Week Ahead
The main features this week are China (Wed) and US inflation data (Thu) and the ECB’s rate decision. We will hear from the ECB’s Nagel and Galhau, and BoE’s Breeden on Tuesday. China PPI and CPI data kick-starts Wednesday and we have US wholesale inventories, PPI and mortgage applications. The ECB’s Buch gives a keynote speech later. The ECB is expected to hold rates on Thursday, and we will hear from the central bank’s President Lagarde, and later we have US CPI, initial jobless claims and the federal budget balance. Germany CPI, UK industrial production and the Uni. of Michigan sentiment prints will garner attention on Friday.
Last week, global markets were primarily affected by weaker-than-expected US labour market data. The disappointing data increased investor expectations for a Fed rate cut, which broadly boosted risk appetite and drove a rally in USTs and equity markets. The yield on the 10-year rallied 15bps to 4.08%, reaching its lowest level since early April.
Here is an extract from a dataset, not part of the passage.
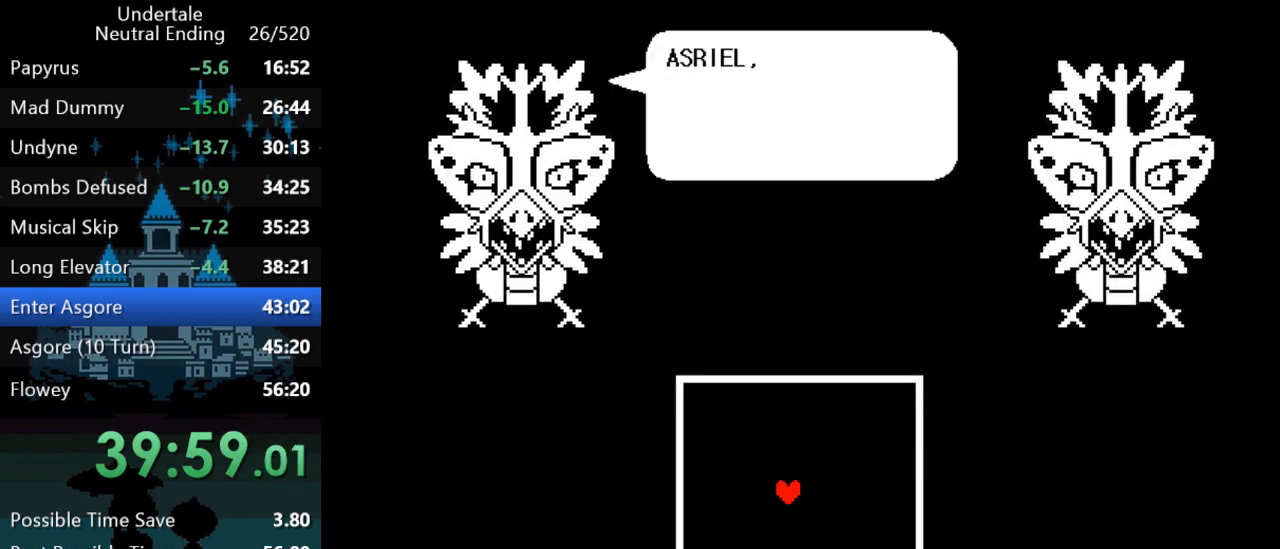
{"keys": [], "events": []}
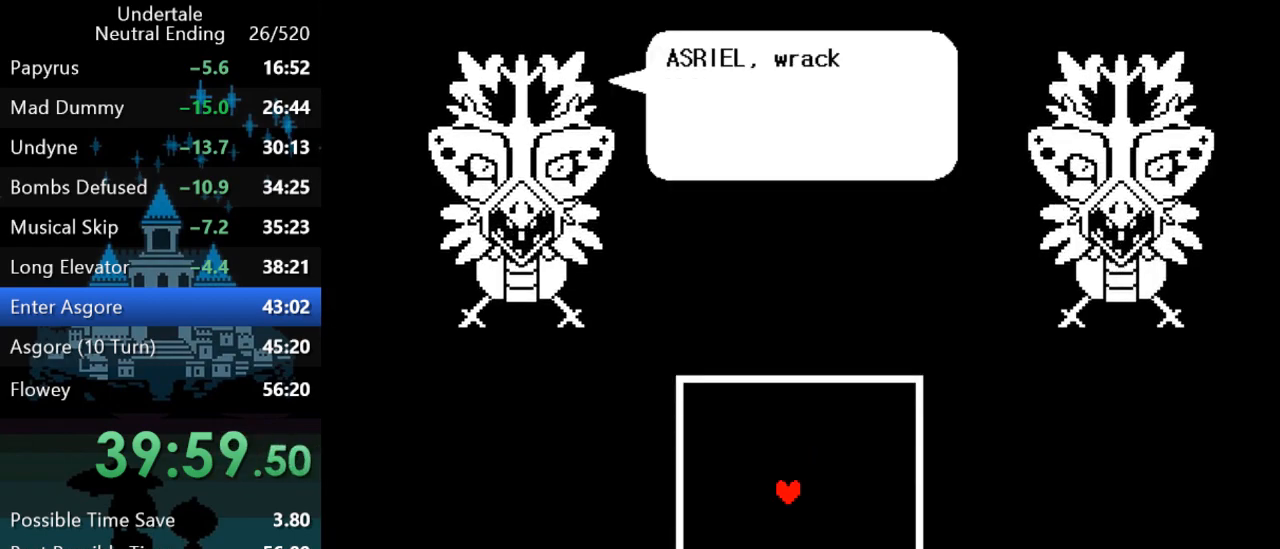
{"keys": [], "events": []}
Meanwhile, the S&P Index closed the week 0.33% higher. The dollar (DXY Index) was flat, and Brent crude fell 3.85% to $65.50pb amid supply glut concerns.
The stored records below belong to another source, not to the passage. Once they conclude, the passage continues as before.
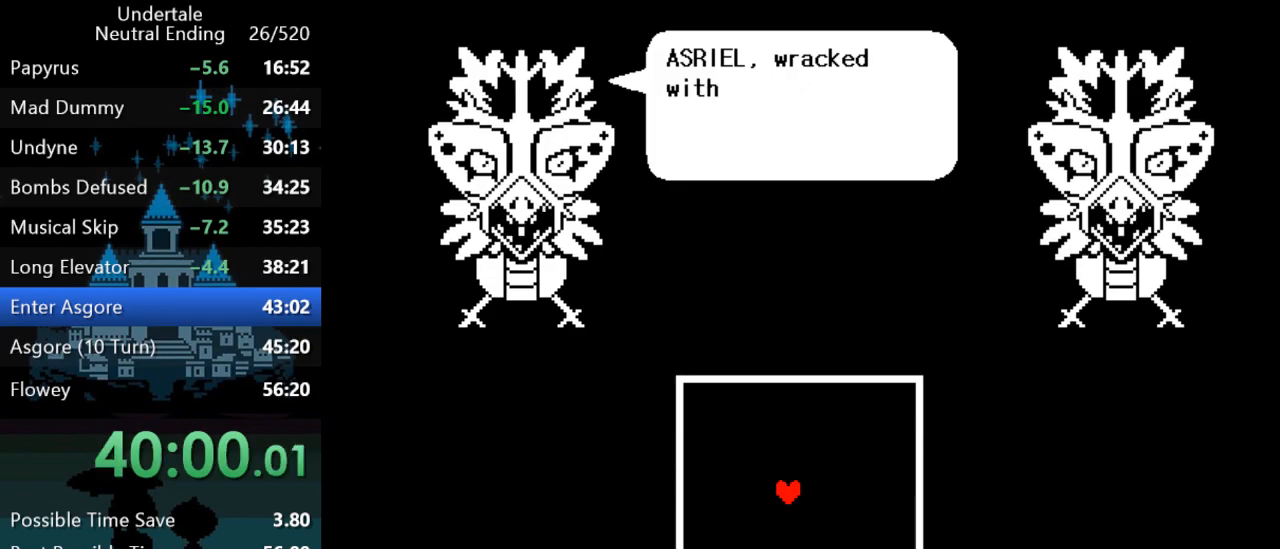
{"keys": [], "events": []}
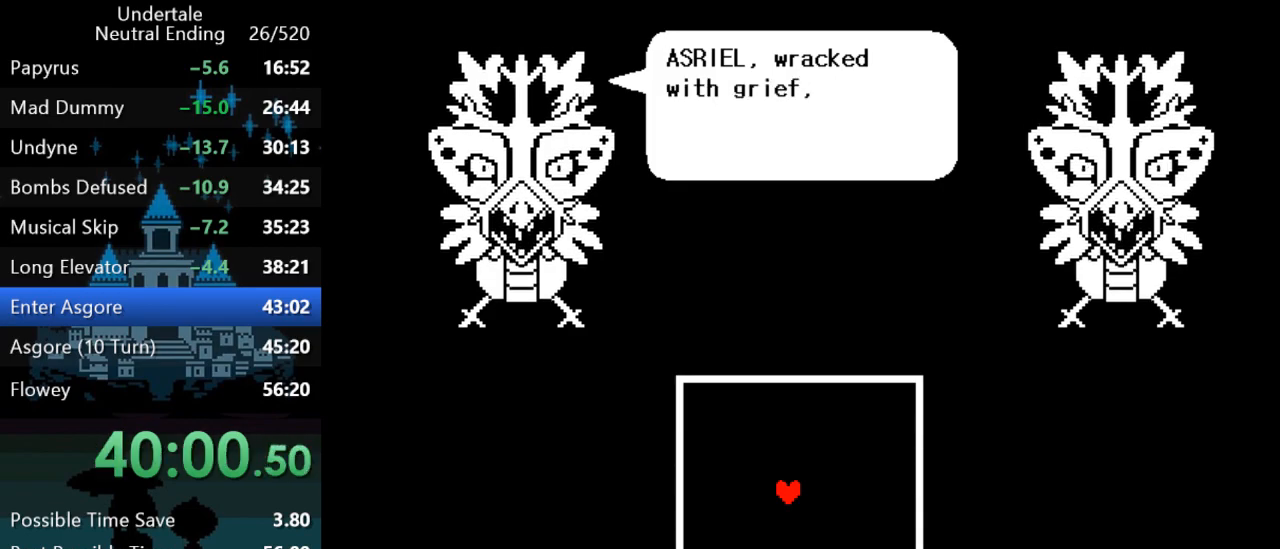
{"keys": [], "events": []}
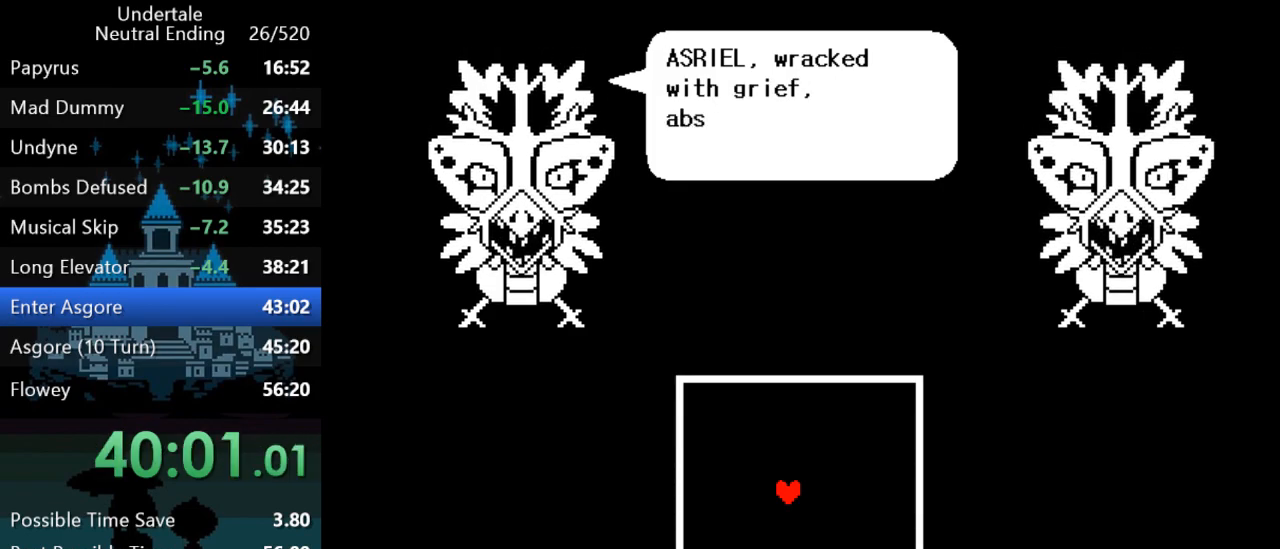
{"keys": [], "events": []}
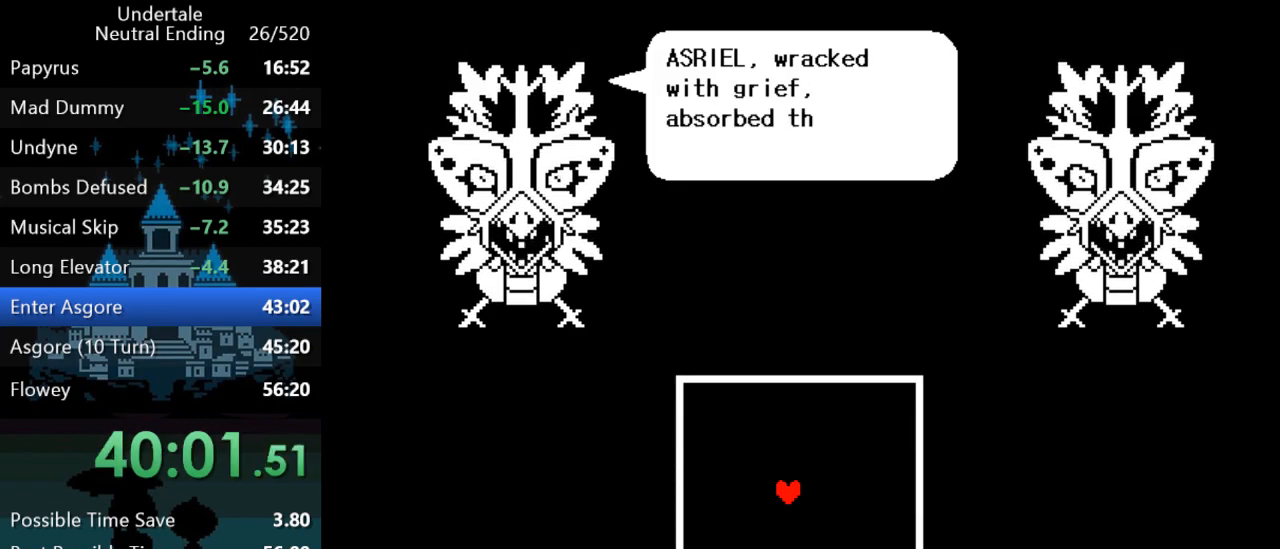
{"keys": [], "events": []}
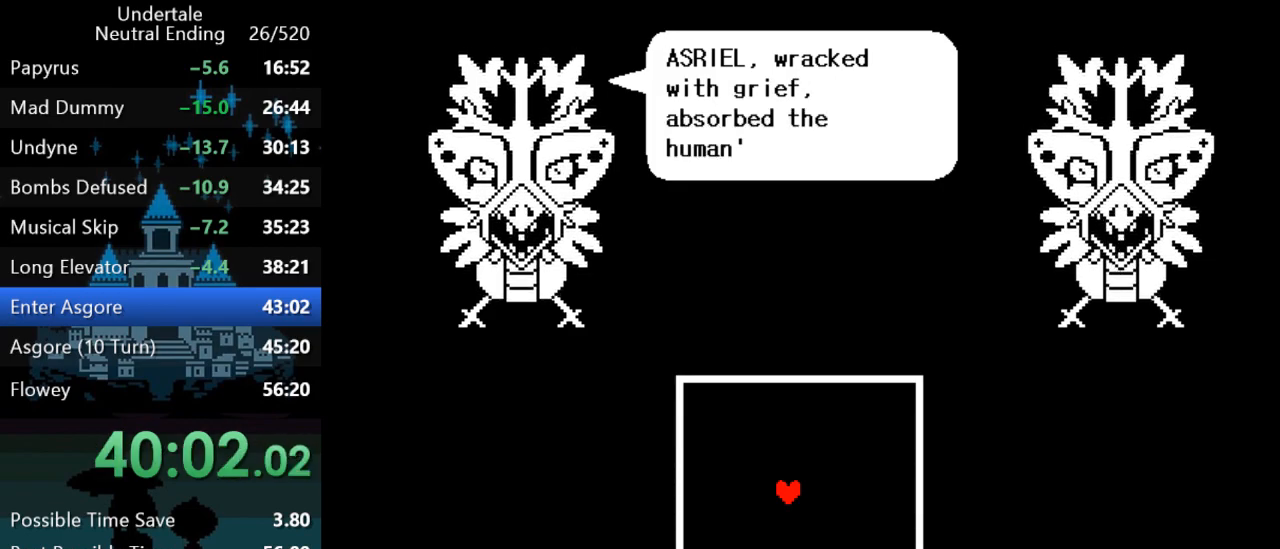
{"keys": ["right"], "events": [[367, "right", "down"]]}
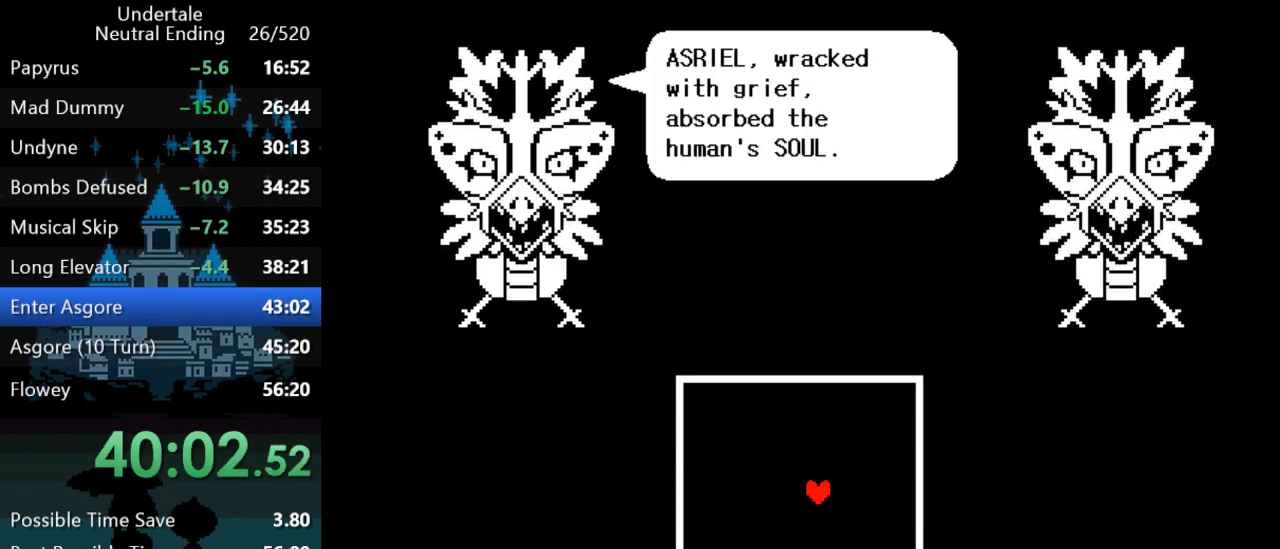
{"keys": ["right"], "events": [[233, "up", "down"], [300, "up", "up"]]}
US data was broadly subdued; the ISM manufacturing fell further into contraction with the employment component surprising to the downside at 43.8. Following a weaker-than-expected job openings report and the release of the Fed's Beige Book, which both signalled a significant slowdown in the US economy, the futures market increased the probability of a rate cut at this month's FOMC meeting. The job data showed a broad increase in layoffs to a one-year high, while the Beige Book reported flat or declining economic activity and a softening labour market across most regions. In contrast the ISM services surprised to the upside.
However, the main event was the August jobs report, which showed significant weakness in the labour market. The US economy added just 22k jobs in August, far below the forecasted 75k. Additionally, the unemployment rate ticked up to 4.3%, the highest since 2021, and the June jobs figure was revised down to show a loss of 13k jobs, underscoring a cooling labour market.
China’s trade data, released this morning, missed expectations. While the overall trade growth in August slowed to its weakest in six months and exports to the US plunged 33%, a more positive view emerges from the country's trade diversification and resilience. Exports to other major partners are showing significant strength, with shipments to the EU climbing 10.4%, while those to ASEAN surged 22.5% during the month. This shift is part of a broader trend, as ASEAN has replaced the US as China's largest trading partner. This strategic pivot, combined with strong exports of high-tech products like integrated circuits and automobiles, which grew 9.2% for the year, indicates a positive long-term outlook for China's trade.